[Given information — start]

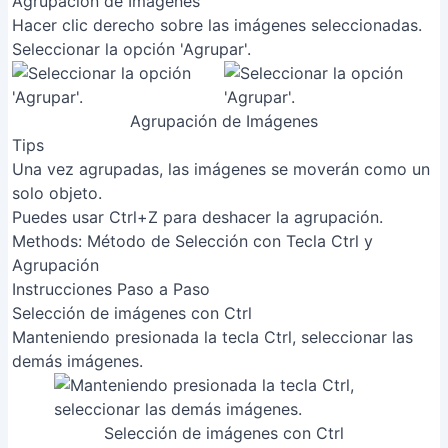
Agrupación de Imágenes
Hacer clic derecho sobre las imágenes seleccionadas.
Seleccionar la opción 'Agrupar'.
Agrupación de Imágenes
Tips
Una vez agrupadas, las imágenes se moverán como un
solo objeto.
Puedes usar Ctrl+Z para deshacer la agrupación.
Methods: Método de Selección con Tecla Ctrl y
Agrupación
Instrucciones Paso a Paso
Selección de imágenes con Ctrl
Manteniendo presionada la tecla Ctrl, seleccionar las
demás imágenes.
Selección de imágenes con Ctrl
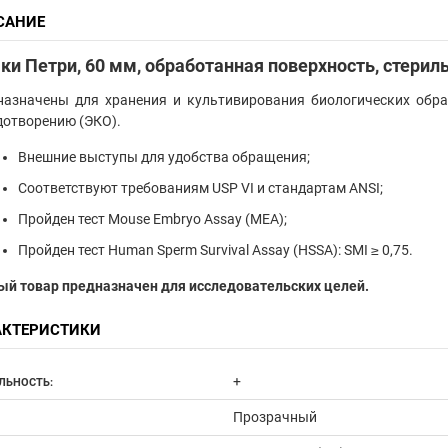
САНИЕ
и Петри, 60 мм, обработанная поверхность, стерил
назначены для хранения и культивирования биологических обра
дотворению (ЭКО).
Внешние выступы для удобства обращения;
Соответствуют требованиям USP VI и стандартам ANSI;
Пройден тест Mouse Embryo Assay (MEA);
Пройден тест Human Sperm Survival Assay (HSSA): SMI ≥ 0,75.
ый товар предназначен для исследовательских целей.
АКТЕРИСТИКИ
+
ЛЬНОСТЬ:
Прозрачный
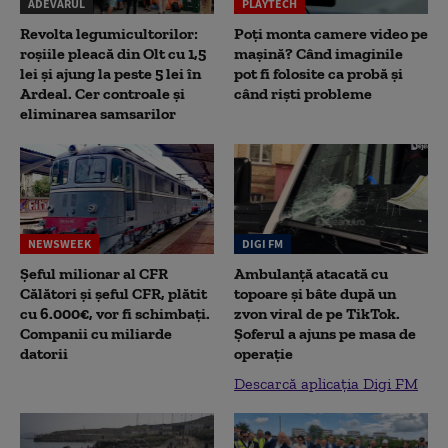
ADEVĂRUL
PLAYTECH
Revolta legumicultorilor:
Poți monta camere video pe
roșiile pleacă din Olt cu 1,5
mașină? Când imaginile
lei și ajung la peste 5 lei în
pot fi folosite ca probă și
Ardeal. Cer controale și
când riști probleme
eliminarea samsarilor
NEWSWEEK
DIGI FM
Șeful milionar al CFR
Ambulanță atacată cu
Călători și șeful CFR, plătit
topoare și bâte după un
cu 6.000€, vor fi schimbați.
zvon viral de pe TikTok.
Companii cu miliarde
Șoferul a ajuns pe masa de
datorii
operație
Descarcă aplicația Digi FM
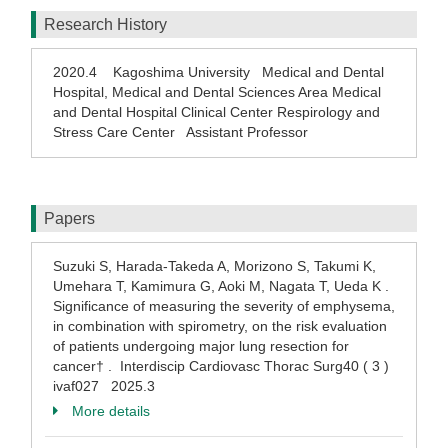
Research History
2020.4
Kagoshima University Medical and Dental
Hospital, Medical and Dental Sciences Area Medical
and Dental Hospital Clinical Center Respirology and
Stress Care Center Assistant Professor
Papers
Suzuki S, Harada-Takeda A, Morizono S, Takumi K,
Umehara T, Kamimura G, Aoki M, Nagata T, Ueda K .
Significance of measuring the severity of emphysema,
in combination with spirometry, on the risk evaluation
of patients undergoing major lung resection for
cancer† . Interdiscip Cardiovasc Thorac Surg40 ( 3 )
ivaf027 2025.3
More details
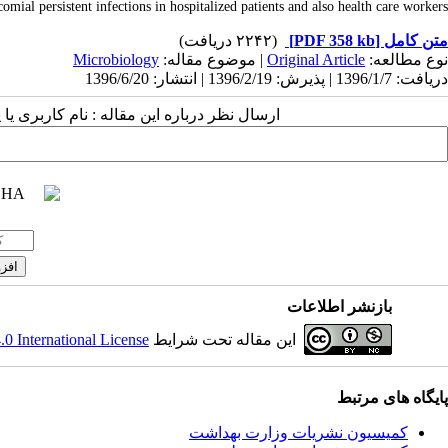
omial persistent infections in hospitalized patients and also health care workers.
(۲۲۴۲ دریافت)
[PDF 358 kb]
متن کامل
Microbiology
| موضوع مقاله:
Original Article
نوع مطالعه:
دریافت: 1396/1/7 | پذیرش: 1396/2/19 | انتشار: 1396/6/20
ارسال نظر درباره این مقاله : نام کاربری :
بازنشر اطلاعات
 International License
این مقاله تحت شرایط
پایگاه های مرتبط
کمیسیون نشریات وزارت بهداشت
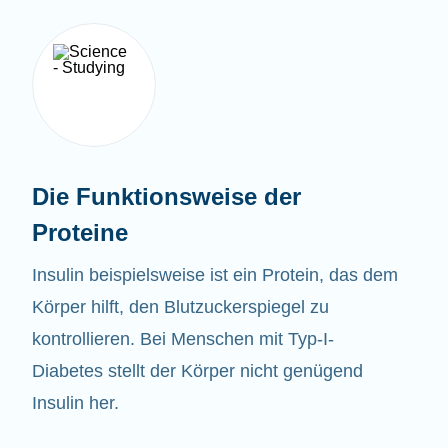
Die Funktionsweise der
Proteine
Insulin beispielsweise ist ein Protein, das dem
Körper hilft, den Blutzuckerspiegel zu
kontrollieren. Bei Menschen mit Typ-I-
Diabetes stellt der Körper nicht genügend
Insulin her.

[Given information — finish]
[Given information — start]

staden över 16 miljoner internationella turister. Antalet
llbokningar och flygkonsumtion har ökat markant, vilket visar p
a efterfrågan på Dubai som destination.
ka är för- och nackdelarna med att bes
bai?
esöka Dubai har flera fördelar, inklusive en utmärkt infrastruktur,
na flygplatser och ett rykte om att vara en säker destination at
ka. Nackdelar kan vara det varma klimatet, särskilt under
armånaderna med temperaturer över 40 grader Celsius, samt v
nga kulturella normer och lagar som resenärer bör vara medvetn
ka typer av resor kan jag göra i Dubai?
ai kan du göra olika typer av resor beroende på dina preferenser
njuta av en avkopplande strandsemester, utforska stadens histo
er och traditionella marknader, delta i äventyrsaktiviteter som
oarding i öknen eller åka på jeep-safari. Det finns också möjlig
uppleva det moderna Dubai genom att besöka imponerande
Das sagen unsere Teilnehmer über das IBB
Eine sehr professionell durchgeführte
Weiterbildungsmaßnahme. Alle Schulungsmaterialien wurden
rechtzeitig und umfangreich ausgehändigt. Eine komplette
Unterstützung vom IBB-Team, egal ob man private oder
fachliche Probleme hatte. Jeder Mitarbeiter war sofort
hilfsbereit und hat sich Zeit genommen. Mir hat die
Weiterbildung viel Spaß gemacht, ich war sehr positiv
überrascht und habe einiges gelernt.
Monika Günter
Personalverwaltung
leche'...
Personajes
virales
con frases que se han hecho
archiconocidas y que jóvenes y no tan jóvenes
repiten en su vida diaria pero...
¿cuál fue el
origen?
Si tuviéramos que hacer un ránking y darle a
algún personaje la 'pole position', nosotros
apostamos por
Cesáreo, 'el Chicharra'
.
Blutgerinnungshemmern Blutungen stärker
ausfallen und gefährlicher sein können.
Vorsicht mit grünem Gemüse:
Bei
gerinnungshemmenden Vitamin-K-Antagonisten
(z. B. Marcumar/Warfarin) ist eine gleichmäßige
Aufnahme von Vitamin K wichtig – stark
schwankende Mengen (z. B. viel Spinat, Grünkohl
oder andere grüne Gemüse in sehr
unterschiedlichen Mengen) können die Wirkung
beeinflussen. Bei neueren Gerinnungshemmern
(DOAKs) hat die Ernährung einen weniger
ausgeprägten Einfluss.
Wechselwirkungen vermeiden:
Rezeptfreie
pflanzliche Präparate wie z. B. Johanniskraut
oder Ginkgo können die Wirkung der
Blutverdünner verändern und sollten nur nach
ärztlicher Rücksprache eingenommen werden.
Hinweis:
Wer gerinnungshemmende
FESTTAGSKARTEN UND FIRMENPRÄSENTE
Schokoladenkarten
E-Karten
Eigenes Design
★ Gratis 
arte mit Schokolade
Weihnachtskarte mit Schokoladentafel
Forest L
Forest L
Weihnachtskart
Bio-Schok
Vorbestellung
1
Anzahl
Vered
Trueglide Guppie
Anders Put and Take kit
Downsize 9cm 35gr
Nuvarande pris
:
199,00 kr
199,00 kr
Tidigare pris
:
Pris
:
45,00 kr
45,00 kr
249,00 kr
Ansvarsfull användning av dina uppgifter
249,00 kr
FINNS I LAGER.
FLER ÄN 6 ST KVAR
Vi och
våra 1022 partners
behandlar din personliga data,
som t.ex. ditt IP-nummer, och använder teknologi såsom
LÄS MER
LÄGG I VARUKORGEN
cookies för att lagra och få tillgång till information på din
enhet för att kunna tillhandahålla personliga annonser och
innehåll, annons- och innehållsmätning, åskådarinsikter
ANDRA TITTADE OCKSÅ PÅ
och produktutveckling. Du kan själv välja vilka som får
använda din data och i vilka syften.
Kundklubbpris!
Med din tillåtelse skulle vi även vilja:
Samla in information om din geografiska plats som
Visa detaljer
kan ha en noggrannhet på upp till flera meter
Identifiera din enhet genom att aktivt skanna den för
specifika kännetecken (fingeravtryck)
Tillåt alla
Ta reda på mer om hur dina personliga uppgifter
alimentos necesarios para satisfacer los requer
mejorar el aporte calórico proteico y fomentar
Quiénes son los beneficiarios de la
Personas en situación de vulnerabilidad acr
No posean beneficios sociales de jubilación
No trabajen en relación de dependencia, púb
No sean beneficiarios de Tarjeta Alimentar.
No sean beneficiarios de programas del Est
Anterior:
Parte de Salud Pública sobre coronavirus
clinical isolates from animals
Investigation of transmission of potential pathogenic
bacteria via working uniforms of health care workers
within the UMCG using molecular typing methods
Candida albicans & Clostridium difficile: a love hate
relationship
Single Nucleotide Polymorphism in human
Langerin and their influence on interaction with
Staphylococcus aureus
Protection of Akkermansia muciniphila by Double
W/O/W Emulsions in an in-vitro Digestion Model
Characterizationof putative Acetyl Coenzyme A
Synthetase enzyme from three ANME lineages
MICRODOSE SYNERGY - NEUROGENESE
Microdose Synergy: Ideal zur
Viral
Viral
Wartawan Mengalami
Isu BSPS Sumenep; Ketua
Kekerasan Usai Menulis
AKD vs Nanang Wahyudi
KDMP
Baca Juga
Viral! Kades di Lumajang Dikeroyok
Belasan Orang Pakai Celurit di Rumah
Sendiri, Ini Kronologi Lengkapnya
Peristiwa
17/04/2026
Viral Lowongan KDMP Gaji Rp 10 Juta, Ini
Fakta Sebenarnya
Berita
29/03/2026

[Given information — finish]
[Given information — start]

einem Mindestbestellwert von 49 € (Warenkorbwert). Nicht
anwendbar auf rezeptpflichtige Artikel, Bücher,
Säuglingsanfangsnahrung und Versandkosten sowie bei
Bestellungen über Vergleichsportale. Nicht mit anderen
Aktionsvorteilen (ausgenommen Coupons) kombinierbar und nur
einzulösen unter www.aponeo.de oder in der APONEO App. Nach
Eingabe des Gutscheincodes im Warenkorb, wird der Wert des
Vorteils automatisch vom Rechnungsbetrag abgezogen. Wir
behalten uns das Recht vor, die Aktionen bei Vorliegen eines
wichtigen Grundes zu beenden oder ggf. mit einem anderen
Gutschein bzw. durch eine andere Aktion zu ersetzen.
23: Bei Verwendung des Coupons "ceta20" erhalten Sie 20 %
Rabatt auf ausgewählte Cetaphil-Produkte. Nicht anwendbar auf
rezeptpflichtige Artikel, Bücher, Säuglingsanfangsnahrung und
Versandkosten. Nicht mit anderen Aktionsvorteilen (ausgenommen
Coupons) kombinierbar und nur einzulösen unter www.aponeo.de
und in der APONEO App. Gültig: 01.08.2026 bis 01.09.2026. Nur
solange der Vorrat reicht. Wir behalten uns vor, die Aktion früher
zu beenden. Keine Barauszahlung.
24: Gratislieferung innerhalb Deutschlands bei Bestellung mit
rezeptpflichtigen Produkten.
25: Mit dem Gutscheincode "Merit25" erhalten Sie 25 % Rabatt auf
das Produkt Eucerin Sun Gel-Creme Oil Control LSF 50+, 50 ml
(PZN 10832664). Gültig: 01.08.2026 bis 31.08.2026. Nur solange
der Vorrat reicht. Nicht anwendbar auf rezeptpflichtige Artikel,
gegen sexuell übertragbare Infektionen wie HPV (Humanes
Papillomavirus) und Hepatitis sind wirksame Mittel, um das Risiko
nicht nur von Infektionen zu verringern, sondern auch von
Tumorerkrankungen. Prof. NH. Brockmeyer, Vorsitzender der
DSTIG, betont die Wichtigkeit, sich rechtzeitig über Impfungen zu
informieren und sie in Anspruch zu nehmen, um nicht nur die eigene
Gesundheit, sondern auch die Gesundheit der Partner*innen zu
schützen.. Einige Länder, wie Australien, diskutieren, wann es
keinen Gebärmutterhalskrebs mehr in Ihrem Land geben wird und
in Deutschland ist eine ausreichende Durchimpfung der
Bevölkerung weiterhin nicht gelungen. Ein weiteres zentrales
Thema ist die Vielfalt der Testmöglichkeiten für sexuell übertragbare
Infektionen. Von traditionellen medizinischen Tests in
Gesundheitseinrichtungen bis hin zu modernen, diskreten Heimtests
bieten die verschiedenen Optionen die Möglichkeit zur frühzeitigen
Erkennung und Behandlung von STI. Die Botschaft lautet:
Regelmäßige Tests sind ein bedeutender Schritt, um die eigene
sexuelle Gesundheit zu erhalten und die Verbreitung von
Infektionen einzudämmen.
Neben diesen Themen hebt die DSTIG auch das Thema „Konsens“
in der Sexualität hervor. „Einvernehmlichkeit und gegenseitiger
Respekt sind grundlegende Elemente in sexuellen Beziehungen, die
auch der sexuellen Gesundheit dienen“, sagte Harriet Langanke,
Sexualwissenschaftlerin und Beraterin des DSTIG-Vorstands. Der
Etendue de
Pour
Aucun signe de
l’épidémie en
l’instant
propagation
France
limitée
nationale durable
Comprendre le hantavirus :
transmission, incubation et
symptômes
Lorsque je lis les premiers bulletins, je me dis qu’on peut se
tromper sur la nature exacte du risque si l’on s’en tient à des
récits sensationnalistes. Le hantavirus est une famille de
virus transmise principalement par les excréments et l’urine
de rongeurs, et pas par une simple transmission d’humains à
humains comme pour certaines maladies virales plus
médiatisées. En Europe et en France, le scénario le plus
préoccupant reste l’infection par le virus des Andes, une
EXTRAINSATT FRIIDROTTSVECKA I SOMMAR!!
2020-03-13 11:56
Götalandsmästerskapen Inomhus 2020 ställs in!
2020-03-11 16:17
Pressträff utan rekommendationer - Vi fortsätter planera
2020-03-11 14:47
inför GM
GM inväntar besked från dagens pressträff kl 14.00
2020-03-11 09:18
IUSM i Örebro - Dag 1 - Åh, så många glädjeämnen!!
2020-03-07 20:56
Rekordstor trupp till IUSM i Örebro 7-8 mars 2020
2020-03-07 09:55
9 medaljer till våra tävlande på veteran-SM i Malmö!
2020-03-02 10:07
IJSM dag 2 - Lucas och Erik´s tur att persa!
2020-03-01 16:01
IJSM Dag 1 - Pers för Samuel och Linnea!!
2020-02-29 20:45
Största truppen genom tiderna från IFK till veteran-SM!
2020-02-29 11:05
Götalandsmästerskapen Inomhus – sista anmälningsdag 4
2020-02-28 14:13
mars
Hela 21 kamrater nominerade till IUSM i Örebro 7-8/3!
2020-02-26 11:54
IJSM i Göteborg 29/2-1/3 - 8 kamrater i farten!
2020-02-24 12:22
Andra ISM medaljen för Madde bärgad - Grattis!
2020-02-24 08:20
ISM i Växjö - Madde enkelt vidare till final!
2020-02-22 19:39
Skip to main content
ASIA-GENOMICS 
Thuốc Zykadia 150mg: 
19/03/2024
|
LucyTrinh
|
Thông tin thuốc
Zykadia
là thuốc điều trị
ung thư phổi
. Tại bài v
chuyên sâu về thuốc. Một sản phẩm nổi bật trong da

[Given information — finish]

Reproduce only the lines above, starting at the line with "er och traditionella" and ending at the line with "Eine sehr professionell durchgeführte", exactly as written.

▸ Result of the task
er och traditionella marknader, delta i äventyrsaktiviteter som
oarding i öknen eller åka på jeep-safari. Det finns också möjlig
uppleva det moderna Dubai genom att besöka imponerande
Das sagen unsere Teilnehmer über das IBB
Eine sehr professionell durchgeführte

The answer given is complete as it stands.